**List of tasks:**
1. In the cluster bomb article, switch "letter" to "memo" and give the part starting at "Adam Ingram, the" and ending at "and military targets.".
2. Answer from the cluster bomb article:
(a) About how many cluster bombs were dropped from the air during the war, according to the Ministry of Defence?
(b) How many personnel did Britain have working on unexploded ordnance?
(c) To which organization was the letter sent?
3. Extend the cluster bomb article past its last sentence.

--- begin Document text ---

Adam Ingram, the Armed Forces minister, insisted that the use of the controversial weapons in Basra was justified because they were directed at Iraqi military units posing a threat to British troops' lives.
The minister made his comments as The Independent revealed that he had written a letter in the run-up to the war conceding there were "occasions when the use of cluster bombs against certain targets would not be legal".
The letter, to the Diana, Princess of Wales Memorial Fund, stated that the Geneva Conventions set clear limits for the use of the munitions.
The Convention states that armed forces have to distinguish between civilian targets such as towns and cities and military targets.
Mr Ingram said yesterday that Britain was making massive efforts to remove the danger of unexploded bombs to Iraqi civilians, with about 100,000 pieces of ordnance - possibly including cluster bombs - made safe since the end of the war.
Cluster bombs pose a threat to civilians long after hostilities have ended, because some of the large numbers of bomblets they scatter over a wide area inevitably fail to explode on impact. Already there are reports of children being injured in Iraq after stumbling across unexploded ordnance.
In the early days of the conflict, Geoff Hoon, the Defence Secretary, insisted that cluster bombs would not be used indiscriminately and would be aimed at enemy forces such as "armed columns" in "battlefield" areas.
The Ministry of Defence says that about 2,000 of the bomblet shells were fired by artillery on the ground and about 60 cluster bombs were dropped from the air during the war.
Mr Ingram today told BBC Radio 4's Today programme that cluster bombs were "used in specific circumstances where there is a threat to our troops". He said: "We said they would be targeted on specific military targets. There were troops, there was equipment in and around the built-up areas, therefore the bombs were used accordingly to take out the threat to our troops."
Mr Ingram acknowledged that not all unexploded ordnance had been cleared away from former battlefields. He added that Britain had 200 personnel working on the issue. "Our teams have already destroyed in the region of 100,000 unexploded ordnance - not necessarily cluster bombs - that posed a threat to all of the citizens of Iraq and to our forces who remain there."
But Reuben Brigety of Human Rights Watch called for more information on the location of cluster bombs to be given to ordinary Iraqis.

--- end Document text ---
--- begin Dataset excerpts ---

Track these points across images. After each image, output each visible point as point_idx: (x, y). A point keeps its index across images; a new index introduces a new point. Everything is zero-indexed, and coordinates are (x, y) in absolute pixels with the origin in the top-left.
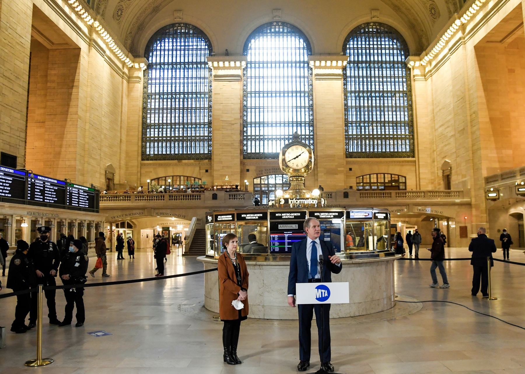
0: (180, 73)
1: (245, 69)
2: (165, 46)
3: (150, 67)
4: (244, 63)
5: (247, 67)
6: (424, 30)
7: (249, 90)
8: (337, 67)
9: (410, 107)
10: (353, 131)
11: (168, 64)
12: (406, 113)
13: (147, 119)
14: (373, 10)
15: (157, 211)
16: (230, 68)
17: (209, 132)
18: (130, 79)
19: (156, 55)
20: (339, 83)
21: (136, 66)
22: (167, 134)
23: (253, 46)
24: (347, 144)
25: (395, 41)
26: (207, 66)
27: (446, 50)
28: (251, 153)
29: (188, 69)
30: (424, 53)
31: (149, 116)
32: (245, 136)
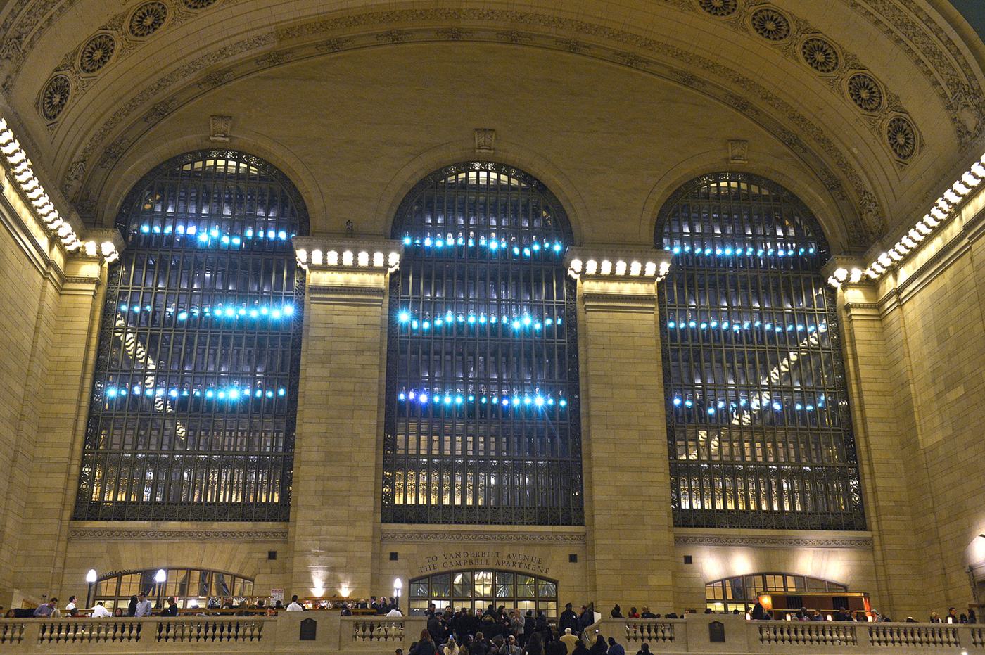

--- end Dataset excerpts ---

**Outputs in order:**
1.
Adam Ingram, the Armed Forces minister, insisted that the use of the controversial weapons in Basra was justified because they were directed at Iraqi military units posing a threat to British troops' lives.
The minister made his comments as The Independent revealed that he had written a memo in the run-up to the war conceding there were "occasions when the use of cluster bombs against certain targets would not be legal".
The memo, to the Diana, Princess of Wales Memorial Fund, stated that the Geneva Conventions set clear limits for the use of the munitions.
The Convention states that armed forces have to distinguish between civilian targets such as towns and cities and military targets.

2.
(a) About 60
(b) 200
(c) The Diana, Princess of Wales Memorial Fund

3.
Speaking from Basra, he told Today: "They have been used in populated areas of Basra. We have actually seen the weapons themselves.
"There is no question that the coalition could do more and should do more. They should release information about the location of where they used these weapons, not simply a location of where these weapons have been found. The information should be released not only for the de-mining organisations but also for the population."
Austin Mitchell, Labour MP for Great Grimsby, said: "Now that the search for weapons of mass destruction produced by Iraq is on and failing, nothing much is being done about the weapons of mass destruction used by our side, which are basically cluster bombs.
"Unless we clean up our own mess then our position is, frankly, dishonest and contemptible. We shouldn't use these weapons."
Another Labour backbencher, Michael Connarty, said that Ann Clwyd, who was recently appointed Tony Blair's envoy on human rights in Iraq, should look into the issue of cluster bombs.
"I would hope her remit was to look at human rights as they have affected the Iraqi people both in terms of what happened in Saddam Hussein's regime and what happened in the war," he said.
"We can't say on the one hand that we want to minimise collateral damage and on the other hand use weapons specifically designed to kill large numbers of people."
RAF aircraft in Iraq were armed with unguided BL755 cluster bombs, which each scatter 147 bomblets across a wide area when they are dropped at low level.
Under pressure: Ingram's 'Today' interview
John Humphrys: ... Geoff Hoon said they would be used in battlefield areas where there would be the minimum of casualties.
Adam Ingram: And that's exactly what I have said ...
Humphrys: Built-up areas?
Ingram: Well, there were troops and equipment in those areas ... Now I make the point to you ...
Humphrys: Well yes, they were all over ... Iraq ... clearly they were everywhere
Ingram: And therefore posing a threat to our troops and therefore we had to take the appropriate action ...
Humphrys: With cluster bombs?
Ingram: With a whole range of ammunition.
Humphrys: Including cluster bombs?
Ingram: When Geoff Hoon ... of course cluster bombs...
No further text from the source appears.